WHAT YOU WILL DO ▸
Print nothing beyond the line with "modern doors": every line from the beginning of the data up to it, that line included, and no pictures.

SOURCE MATERIAL ▸
* * * * * * * * *

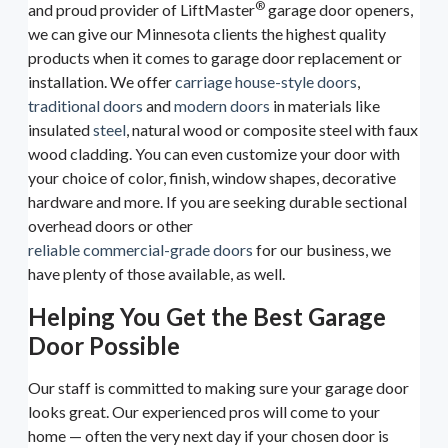
®
and proud provider of LiftMaster
garage door openers,
we can give our Minnesota clients the highest quality
products when it comes to garage door replacement or
installation. We offer
carriage house-style doors
,
traditional doors
and
modern doors
in materials like
insulated
steel
, natural wood or composite steel with faux
wood cladding. You can even customize your door with
your choice of color, finish, window shapes, decorative
hardware and more. If you are seeking durable sectional
overhead doors or other
reliable commercial-grade doors
for our business, we
have plenty of those available, as well.
Helping You Get the Best Garage
Door Possible
Our staff is committed to making sure your garage door
looks great. Our experienced pros will come to your
home — often the very next day if your chosen door is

* * * * * * * * *

EXPECTED OUTPUT ▸
®
and proud provider of LiftMaster
garage door openers,
we can give our Minnesota clients the highest quality
products when it comes to garage door replacement or
installation. We offer
carriage house-style doors
,
traditional doors
and
modern doors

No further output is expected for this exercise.